Start of Block
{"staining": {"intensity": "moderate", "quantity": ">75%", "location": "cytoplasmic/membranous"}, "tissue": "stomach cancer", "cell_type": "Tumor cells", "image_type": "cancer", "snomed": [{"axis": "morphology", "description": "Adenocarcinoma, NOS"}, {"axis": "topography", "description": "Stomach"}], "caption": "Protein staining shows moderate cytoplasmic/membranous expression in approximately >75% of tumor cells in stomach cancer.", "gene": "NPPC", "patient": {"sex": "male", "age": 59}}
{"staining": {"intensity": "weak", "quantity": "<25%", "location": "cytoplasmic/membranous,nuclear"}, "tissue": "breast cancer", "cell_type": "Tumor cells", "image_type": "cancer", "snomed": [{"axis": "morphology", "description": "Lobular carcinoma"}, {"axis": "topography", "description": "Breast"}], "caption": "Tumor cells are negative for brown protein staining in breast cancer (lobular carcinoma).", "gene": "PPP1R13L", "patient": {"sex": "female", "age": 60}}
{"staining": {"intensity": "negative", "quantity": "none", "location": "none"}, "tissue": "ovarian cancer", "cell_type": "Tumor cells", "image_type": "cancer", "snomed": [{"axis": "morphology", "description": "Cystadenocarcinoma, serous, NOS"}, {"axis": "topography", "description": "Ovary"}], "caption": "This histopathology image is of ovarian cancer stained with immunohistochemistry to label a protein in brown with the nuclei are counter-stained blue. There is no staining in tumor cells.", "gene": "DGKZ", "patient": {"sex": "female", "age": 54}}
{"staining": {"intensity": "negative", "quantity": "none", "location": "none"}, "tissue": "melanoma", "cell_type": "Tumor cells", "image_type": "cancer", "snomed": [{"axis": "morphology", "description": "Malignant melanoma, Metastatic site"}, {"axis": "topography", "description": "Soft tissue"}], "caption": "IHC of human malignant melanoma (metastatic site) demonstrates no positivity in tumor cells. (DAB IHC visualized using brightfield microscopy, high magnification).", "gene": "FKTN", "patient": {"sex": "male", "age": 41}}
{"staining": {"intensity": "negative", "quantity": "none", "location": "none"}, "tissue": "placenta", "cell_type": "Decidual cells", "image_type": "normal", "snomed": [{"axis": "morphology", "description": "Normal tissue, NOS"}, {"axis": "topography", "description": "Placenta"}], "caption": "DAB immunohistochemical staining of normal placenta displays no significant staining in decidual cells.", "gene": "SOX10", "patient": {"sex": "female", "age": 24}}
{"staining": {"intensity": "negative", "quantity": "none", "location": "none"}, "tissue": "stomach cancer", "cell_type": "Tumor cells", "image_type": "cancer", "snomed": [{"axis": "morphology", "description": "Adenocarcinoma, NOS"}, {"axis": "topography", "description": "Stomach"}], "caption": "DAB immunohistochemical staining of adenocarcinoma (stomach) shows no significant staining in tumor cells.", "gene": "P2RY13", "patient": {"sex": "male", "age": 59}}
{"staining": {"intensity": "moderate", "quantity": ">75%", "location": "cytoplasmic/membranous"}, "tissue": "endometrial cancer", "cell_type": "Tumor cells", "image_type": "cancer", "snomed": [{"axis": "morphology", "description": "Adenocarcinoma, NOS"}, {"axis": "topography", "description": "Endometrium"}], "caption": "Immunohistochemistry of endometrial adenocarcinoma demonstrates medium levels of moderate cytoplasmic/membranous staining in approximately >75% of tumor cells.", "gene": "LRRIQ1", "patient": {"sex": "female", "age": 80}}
End of Block
Work task: Nothing should be dropped. Retype each line above as it is.

Output below:
{"staining": {"intensity": "moderate", "quantity": ">75%", "location": "cytoplasmic/membranous"}, "tissue": "stomach cancer", "cell_type": "Tumor cells", "image_type": "cancer", "snomed": [{"axis": "morphology", "description": "Adenocarcinoma, NOS"}, {"axis": "topography", "description": "Stomach"}], "caption": "Protein staining shows moderate cytoplasmic/membranous expression in approximately >75% of tumor cells in stomach cancer.", "gene": "NPPC", "patient": {"sex": "male", "age": 59}}
{"staining": {"intensity": "weak", "quantity": "<25%", "location": "cytoplasmic/membranous,nuclear"}, "tissue": "breast cancer", "cell_type": "Tumor cells", "image_type": "cancer", "snomed": [{"axis": "morphology", "description": "Lobular carcinoma"}, {"axis": "topography", "description": "Breast"}], "caption": "Tumor cells are negative for brown protein staining in breast cancer (lobular carcinoma).", "gene": "PPP1R13L", "patient": {"sex": "female", "age": 60}}
{"staining": {"intensity": "negative", "quantity": "none", "location": "none"}, "tissue": "ovarian cancer", "cell_type": "Tumor cells", "image_type": "cancer", "snomed": [{"axis": "morphology", "description": "Cystadenocarcinoma, serous, NOS"}, {"axis": "topography", "description": "Ovary"}], "caption": "This histopathology image is of ovarian cancer stained with immunohistochemistry to label a protein in brown with the nuclei are counter-stained blue. There is no staining in tumor cells.", "gene": "DGKZ", "patient": {"sex": "female", "age": 54}}
{"staining": {"intensity": "negative", "quantity": "none", "location": "none"}, "tissue": "melanoma", "cell_type": "Tumor cells", "image_type": "cancer", "snomed": [{"axis": "morphology", "description": "Malignant melanoma, Metastatic site"}, {"axis": "topography", "description": "Soft tissue"}], "caption": "IHC of human malignant melanoma (metastatic site) demonstrates no positivity in tumor cells. (DAB IHC visualized using brightfield microscopy, high magnification).", "gene": "FKTN", "patient": {"sex": "male", "age": 41}}
{"staining": {"intensity": "negative", "quantity": "none", "location": "none"}, "tissue": "placenta", "cell_type": "Decidual cells", "image_type": "normal", "snomed": [{"axis": "morphology", "description": "Normal tissue, NOS"}, {"axis": "topography", "description": "Placenta"}], "caption": "DAB immunohistochemical staining of normal placenta displays no significant staining in decidual cells.", "gene": "SOX10", "patient": {"sex": "female", "age": 24}}
{"staining": {"intensity": "negative", "quantity": "none", "location": "none"}, "tissue": "stomach cancer", "cell_type": "Tumor cells", "image_type": "cancer", "snomed": [{"axis": "morphology", "description": "Adenocarcinoma, NOS"}, {"axis": "topography", "description": "Stomach"}], "caption": "DAB immunohistochemical staining of adenocarcinoma (stomach) shows no significant staining in tumor cells.", "gene": "P2RY13", "patient": {"sex": "male", "age": 59}}
{"staining": {"intensity": "moderate", "quantity": ">75%", "location": "cytoplasmic/membranous"}, "tissue": "endometrial cancer", "cell_type": "Tumor cells", "image_type": "cancer", "snomed": [{"axis": "morphology", "description": "Adenocarcinoma, NOS"}, {"axis": "topography", "description": "Endometrium"}], "caption": "Immunohistochemistry of endometrial adenocarcinoma demonstrates medium levels of moderate cytoplasmic/membranous staining in approximately >75% of tumor cells.", "gene": "LRRIQ1", "patient": {"sex": "female", "age": 80}}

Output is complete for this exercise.